Step 2: Invert the Non-Zero Singular Values#

You construct the diagonal matrix \(\boldsymbol{\Sigma}_r^+ \in \mathbb{R}^{r \times r}\) as:

\[\begin{split} \Sigma^+_{ii} = \begin{cases} 1/\sigma_i & \text{if } \sigma_i > \text{rcond} \cdot \sigma_{\max} \\ 0 & \text{otherwise} \end{cases} \end{split}\]

This step thresholds small singular values using the rcond parameter (default: machine epsilon).

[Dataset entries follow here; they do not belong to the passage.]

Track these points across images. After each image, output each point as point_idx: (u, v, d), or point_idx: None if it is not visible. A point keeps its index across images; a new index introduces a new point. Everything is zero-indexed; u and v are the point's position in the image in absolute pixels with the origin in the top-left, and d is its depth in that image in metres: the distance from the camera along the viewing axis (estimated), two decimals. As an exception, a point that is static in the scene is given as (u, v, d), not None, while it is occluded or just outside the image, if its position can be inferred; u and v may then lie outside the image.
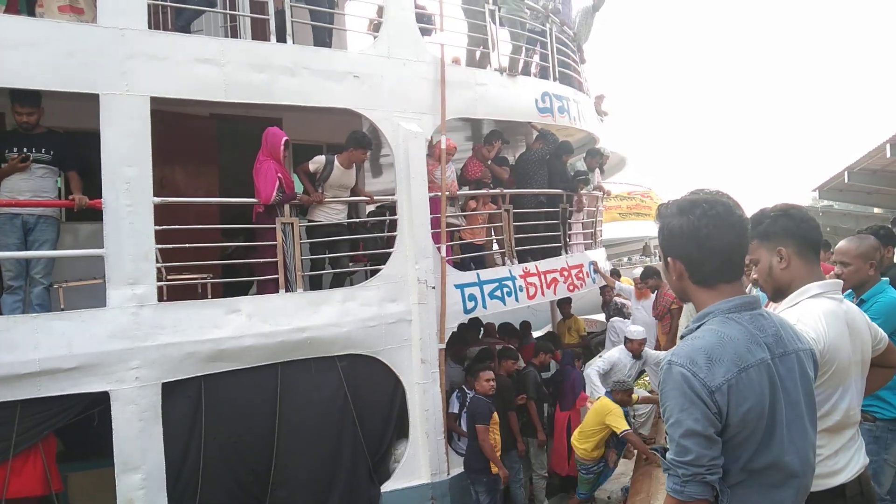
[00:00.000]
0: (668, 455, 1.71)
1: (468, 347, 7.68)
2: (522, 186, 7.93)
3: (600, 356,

Step 3: Recompose the Pseudoinverse#

The pseudoinverse is then:

\[ \mathbf{X}^+ = \mathbf{V}_r \boldsymbol{\Sigma}_r^+ \mathbf{U}_r^\top \]

In code:

def pinv_manual(X, rcond=1e-15):
    U, S, Vt = np.linalg.svd(X, full_matrices=False)
    S_inv = np.array([1/s if s > rcond * S[0] else 0 for s in S])
    return Vt.T @ np.diag(S_inv) @ U.T

✅ Advantages of SVD-Based Pseudoinverse#

Numerically stable: even if \(\mathbf{X}^\top \mathbf{X}\) is ill-conditioned
General: works for rank-deficient or rectangular matrices
Gives minimum-norm solution to \(\mathbf{X}\boldsymbol{\beta} = \mathbf{y}\)

🧪 Check with NumPy#

You can verify this approach:

X = np.random.randn(5, 3)
X_pinv_np = np.linalg.pinv(X)
X_pinv_manual = pinv_manual(X)

np.allclose(X_pinv_np, X_pinv_manual)  # Should be True

True